The serverless function is not just a pass-through. You can do real work in there. Call an API, get the data back, clean it, reshape it, filter it, before sending the result to your frontend. On Vercel's free plan you now get 300 seconds per function invocation - that is 5 minutes, which is a huge amount for most API calls and light processing tasks. So it is genuinely a mini backend, not just a proxy. Fair amount of work can get done there without spinning up a separate server.

Simple Security Gate

You can add a basic security check in the serverless function - check for a hardcoded token or a simple passcode before doing anything. Not the strongest protection, it is subject to brute force if someone is determined. But it stops casual abuse and random probing immediately. You can harden it further by locking after a few failed attempts. For anything serious you still want proper OAuth or Google auth - but as a first gate, a simple token check in the serverless function is easy to add and better than nothing.

What's the Catch?

It times out at 300 seconds - that's 5 minutes and still quite a lot. For operations that exceed this - large file uploads, heavy database imports, long-running data processing - use one-time tokens, signed URLs, JOB ID + Polling. That's a different topic in itself.

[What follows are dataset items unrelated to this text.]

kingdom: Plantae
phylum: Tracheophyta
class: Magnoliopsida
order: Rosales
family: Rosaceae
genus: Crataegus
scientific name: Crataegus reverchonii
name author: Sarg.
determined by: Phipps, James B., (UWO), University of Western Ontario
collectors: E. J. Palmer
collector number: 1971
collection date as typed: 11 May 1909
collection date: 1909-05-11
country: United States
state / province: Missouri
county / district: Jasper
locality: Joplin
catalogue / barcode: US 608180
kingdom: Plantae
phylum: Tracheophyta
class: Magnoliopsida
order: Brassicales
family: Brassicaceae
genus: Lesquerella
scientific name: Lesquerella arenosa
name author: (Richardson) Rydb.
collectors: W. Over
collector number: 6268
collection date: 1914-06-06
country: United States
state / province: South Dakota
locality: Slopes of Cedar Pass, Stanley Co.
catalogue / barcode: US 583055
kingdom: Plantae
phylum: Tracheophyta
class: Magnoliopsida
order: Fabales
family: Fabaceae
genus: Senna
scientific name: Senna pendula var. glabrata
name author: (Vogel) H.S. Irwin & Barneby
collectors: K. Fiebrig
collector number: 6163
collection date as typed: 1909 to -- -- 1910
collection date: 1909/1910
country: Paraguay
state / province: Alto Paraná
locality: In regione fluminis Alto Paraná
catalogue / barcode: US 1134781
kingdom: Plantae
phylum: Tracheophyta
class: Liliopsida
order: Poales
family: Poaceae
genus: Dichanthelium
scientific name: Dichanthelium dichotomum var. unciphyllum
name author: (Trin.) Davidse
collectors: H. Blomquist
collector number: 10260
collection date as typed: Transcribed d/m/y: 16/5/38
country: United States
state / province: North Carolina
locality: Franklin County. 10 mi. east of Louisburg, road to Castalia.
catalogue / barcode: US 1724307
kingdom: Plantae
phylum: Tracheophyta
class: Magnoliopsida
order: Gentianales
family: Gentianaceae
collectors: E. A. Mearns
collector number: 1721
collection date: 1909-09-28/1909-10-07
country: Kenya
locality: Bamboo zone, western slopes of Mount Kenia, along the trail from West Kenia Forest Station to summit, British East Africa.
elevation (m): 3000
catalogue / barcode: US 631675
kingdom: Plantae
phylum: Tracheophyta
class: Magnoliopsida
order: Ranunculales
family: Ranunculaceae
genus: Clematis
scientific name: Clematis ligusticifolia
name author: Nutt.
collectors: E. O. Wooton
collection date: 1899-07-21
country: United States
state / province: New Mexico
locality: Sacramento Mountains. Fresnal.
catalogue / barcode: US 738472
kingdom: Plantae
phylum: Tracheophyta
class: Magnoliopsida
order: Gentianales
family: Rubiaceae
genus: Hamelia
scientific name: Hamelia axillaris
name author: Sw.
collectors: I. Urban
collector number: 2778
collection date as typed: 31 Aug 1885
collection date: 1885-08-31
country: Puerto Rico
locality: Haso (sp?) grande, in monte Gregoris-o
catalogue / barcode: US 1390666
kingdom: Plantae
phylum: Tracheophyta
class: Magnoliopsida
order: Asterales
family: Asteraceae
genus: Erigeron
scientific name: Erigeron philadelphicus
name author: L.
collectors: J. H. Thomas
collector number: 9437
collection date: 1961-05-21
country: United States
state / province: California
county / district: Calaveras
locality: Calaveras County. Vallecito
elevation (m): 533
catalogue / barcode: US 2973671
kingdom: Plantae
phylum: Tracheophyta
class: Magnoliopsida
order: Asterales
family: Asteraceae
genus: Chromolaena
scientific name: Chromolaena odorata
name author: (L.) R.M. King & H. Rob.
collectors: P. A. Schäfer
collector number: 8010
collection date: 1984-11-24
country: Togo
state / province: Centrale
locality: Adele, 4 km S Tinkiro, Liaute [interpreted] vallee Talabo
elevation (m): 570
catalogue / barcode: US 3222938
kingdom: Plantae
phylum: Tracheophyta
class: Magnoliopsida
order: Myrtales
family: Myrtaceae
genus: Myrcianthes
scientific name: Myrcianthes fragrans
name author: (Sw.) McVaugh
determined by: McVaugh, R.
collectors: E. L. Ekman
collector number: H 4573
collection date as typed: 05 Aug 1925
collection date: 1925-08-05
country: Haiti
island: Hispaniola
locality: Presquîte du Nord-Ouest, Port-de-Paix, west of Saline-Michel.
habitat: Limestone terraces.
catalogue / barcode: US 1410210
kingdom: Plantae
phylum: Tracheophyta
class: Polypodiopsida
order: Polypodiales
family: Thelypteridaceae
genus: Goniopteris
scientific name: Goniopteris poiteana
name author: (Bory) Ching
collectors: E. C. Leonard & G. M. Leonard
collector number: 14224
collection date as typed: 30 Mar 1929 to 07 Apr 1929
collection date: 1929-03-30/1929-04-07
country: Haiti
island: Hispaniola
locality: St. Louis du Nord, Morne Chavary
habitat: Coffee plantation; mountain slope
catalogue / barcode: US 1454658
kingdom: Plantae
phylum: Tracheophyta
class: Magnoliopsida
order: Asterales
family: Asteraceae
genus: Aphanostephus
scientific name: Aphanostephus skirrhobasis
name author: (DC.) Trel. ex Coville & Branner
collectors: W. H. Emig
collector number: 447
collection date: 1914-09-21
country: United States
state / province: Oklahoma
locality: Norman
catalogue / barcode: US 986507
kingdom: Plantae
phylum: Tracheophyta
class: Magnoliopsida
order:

One More Thing - This Is Not Complete Security

Hiding the key is the bare minimum. But your /api/your-function URL is still visible in the browser. Anybody can call it directly, bypassing your frontend. So now the serverless function is your attack surface.

Security is always multi-layered - at the edge with Cloudflare, OAuth, API Keys, Rate Limits in serverless functions, database security, backend security etc. Each layer adds protection. None of them alone is the full answer. The serverless proxy is just one layer.

Practical Note for People Working With AI Coders

AI coders - if you don't specify, they will keep the API Key in environment variable but put the API call in the frontend. That's of no use. Tell your AI coder upfront: all API calls go through a serverless function, no keys in the frontend. And ask it to add basic rate limiting while it is at it. Much easier to do at build time than to retrofit later.